Task brief ::
Where a line of the material includes the string "down", copy that line.

--- Recorded information Enclosed Below ---

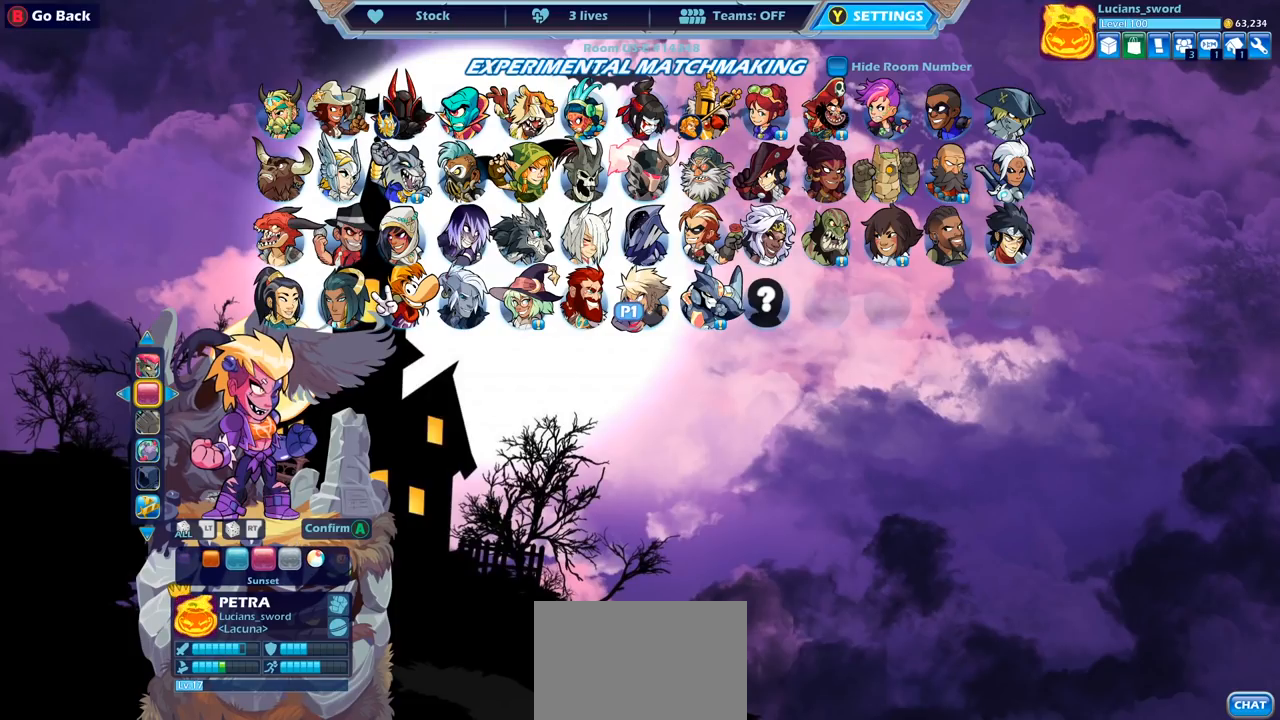
{"buttons": [], "left_stick": "center", "right_stick": "center", "events": []}
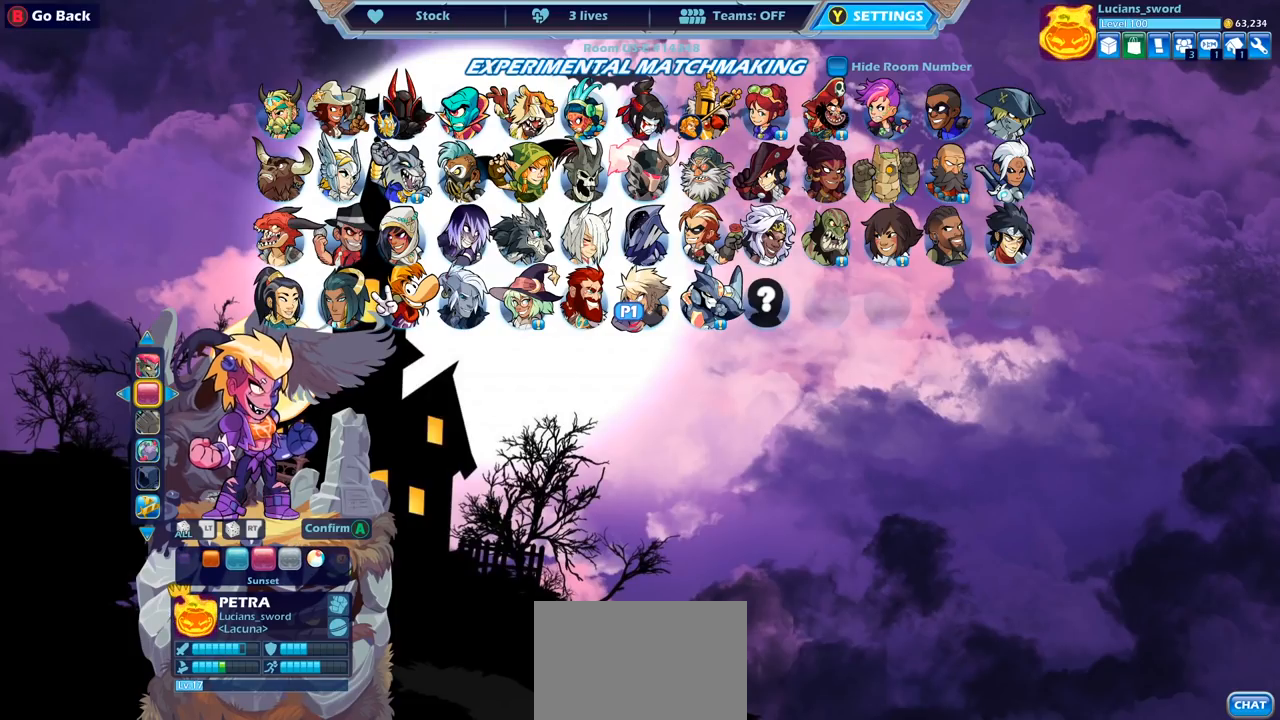
{"buttons": [], "left_stick": "center", "right_stick": "center", "events": [[200, "DPAD_LEFT", "down"], [333, "DPAD_LEFT", "up"]]}
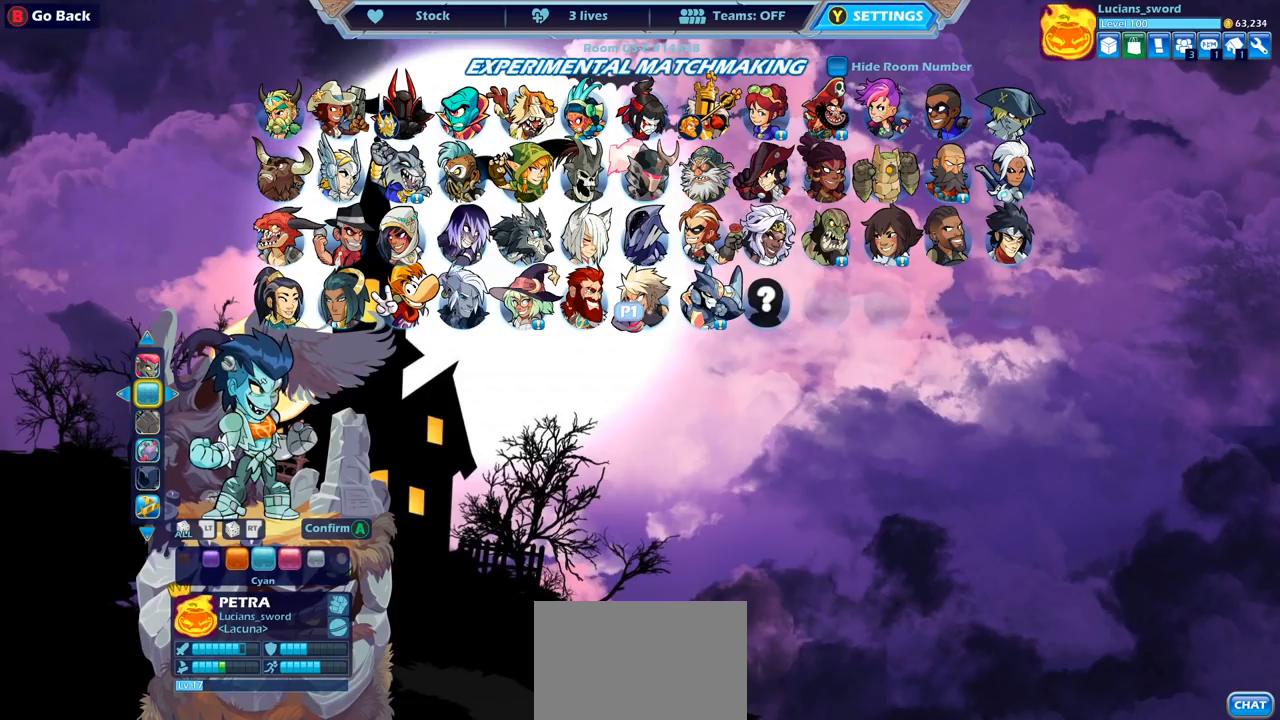
{"buttons": [], "left_stick": "center", "right_stick": "center", "events": []}
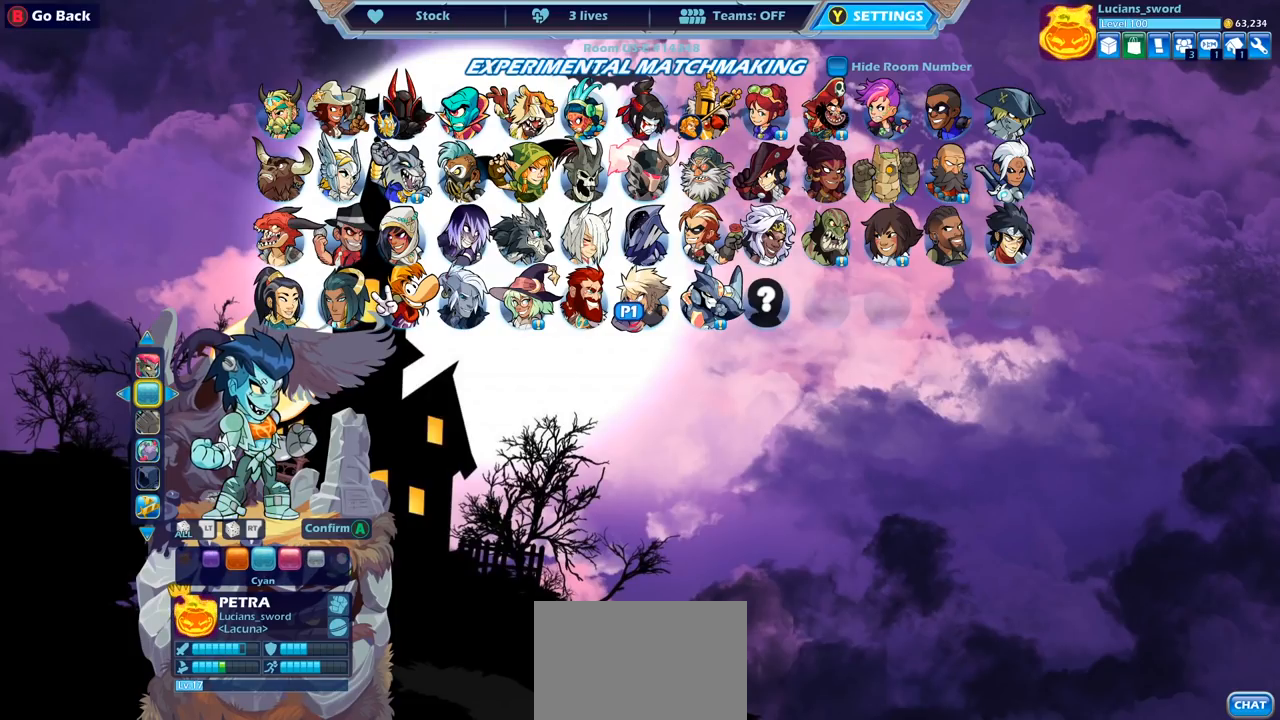
{"buttons": [], "left_stick": "center", "right_stick": "center", "events": [[300, "DPAD_LEFT", "down"], [400, "DPAD_LEFT", "up"]]}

--- End of Enclosed Recorded information ---

Output for this task ::
{"buttons": [], "left_stick": "center", "right_stick": "center", "events": [[200, "DPAD_LEFT", "down"], [333, "DPAD_LEFT", "up"]]}
{"buttons": [], "left_stick": "center", "right_stick": "center", "events": [[300, "DPAD_LEFT", "down"], [400, "DPAD_LEFT", "up"]]}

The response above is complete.